Expired certificates cause cluster failures. Monitor and renew before expiration.

Capacity Planning¶

Resource Planning¶

# Check cluster capacity
kubectl describe nodes

# Check resource requests
kubectl top nodes
kubectl top pods --all-namespaces

# Plan scaling
# Based on growth projections and current usage

Capacity Planning

Regular capacity planning prevents resource exhaustion. Plan for growth and peak loads.

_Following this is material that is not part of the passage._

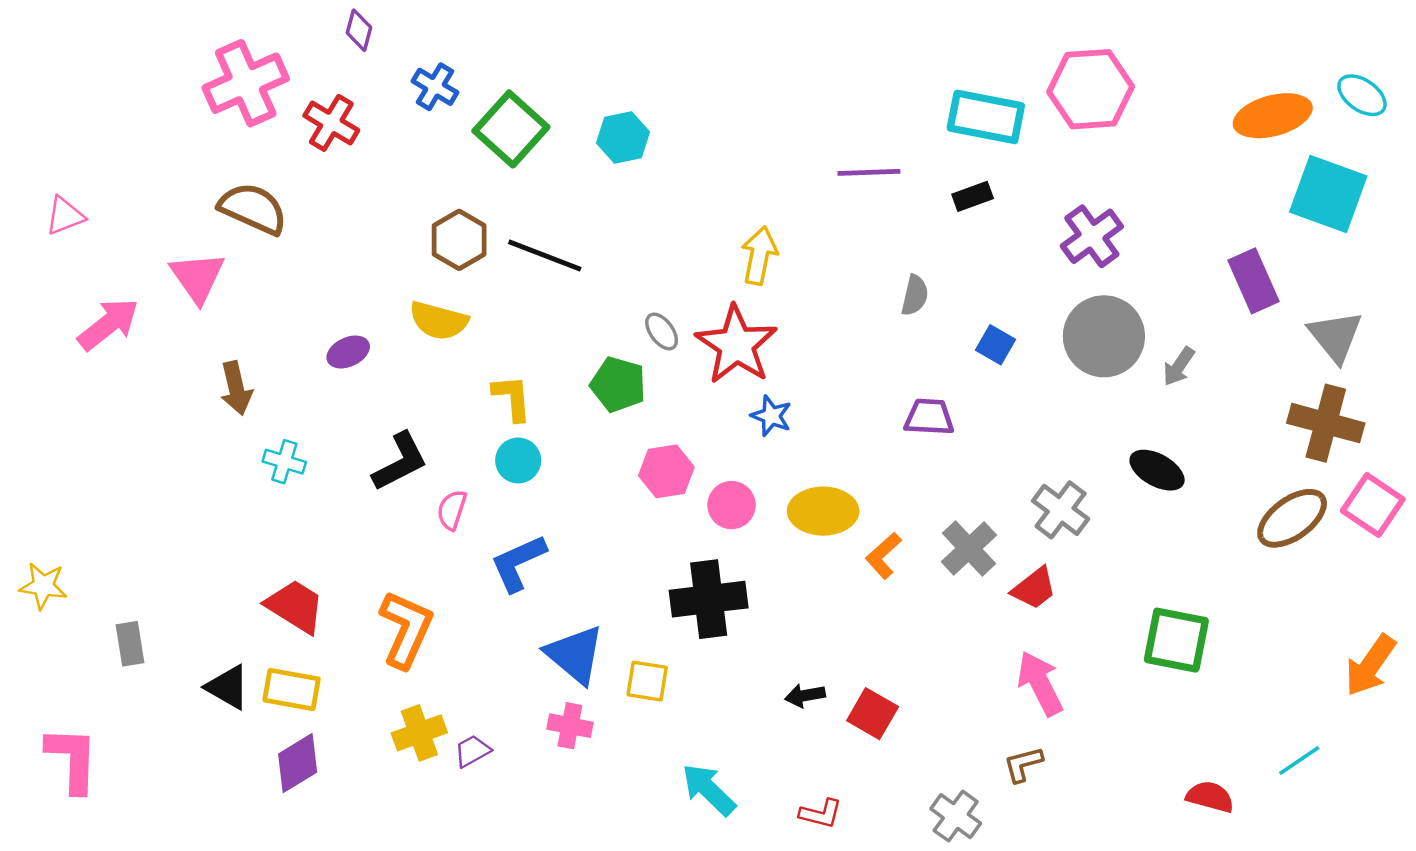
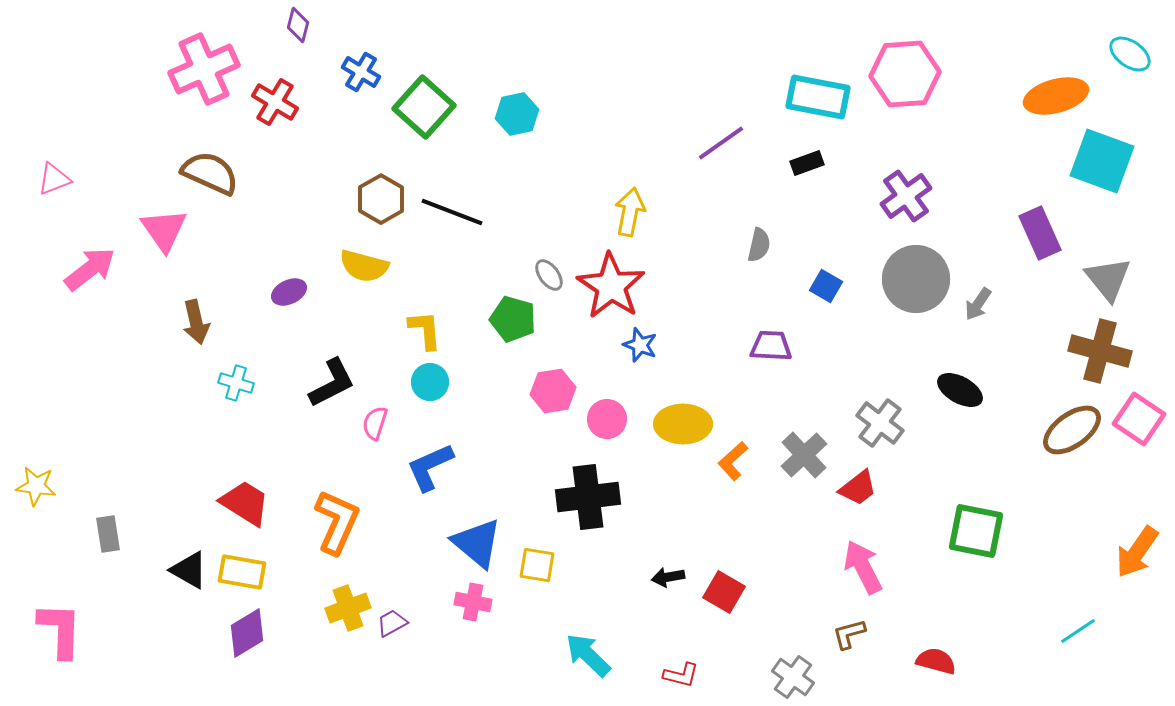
cyan ellipse: (1362, 95) -> (1130, 54), moved
purple line: (869, 172) -> (721, 143), turned -33
red semicircle: (1210, 797) -> (936, 661), moved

Operational Best Practices¶

Monitoring and Alerting¶

Monitor all critical components
Set up comprehensive alerting
Review alerts regularly
Tune alert thresholds

Documentation¶

Document cluster architecture
Maintain runbooks
Document procedures
Keep diagrams updated

Automation¶

Automate repetitive tasks
Use infrastructure as code
Implement GitOps
Automate testing

Operational Excellence

Comprehensive monitoring
Documented procedures
Automation where possible
Regular reviews
Continuous improvement
Team knowledge sharing

Troubleshooting¶

Operational Issues¶

Upgrade Failures¶

# Check upgrade status
kubectl get nodes

# Review upgrade logs
journalctl -u kubelet -f

# Check component versions
kubectl version

# Rollback if necessary
# Follow rollback procedures

Maintenance Issues¶

# Check node status
kubectl get nodes

# Check pod status
kubectl get pods --all-namespaces

# Review events
kubectl get events --all-namespaces

Best Practices¶

Production Recommendations

Regular cluster upgrades
Scheduled maintenance windows
Comprehensive monitoring
Documented procedures
Automation and GitOps
Regular capacity planning
Team training and knowledge sharing
Continuous improvement

Course Complete! 🎉

You've completed the Advanced Kubernetes Troubleshooting & Expert Course. Continue practicing and applying these concepts in your production environments.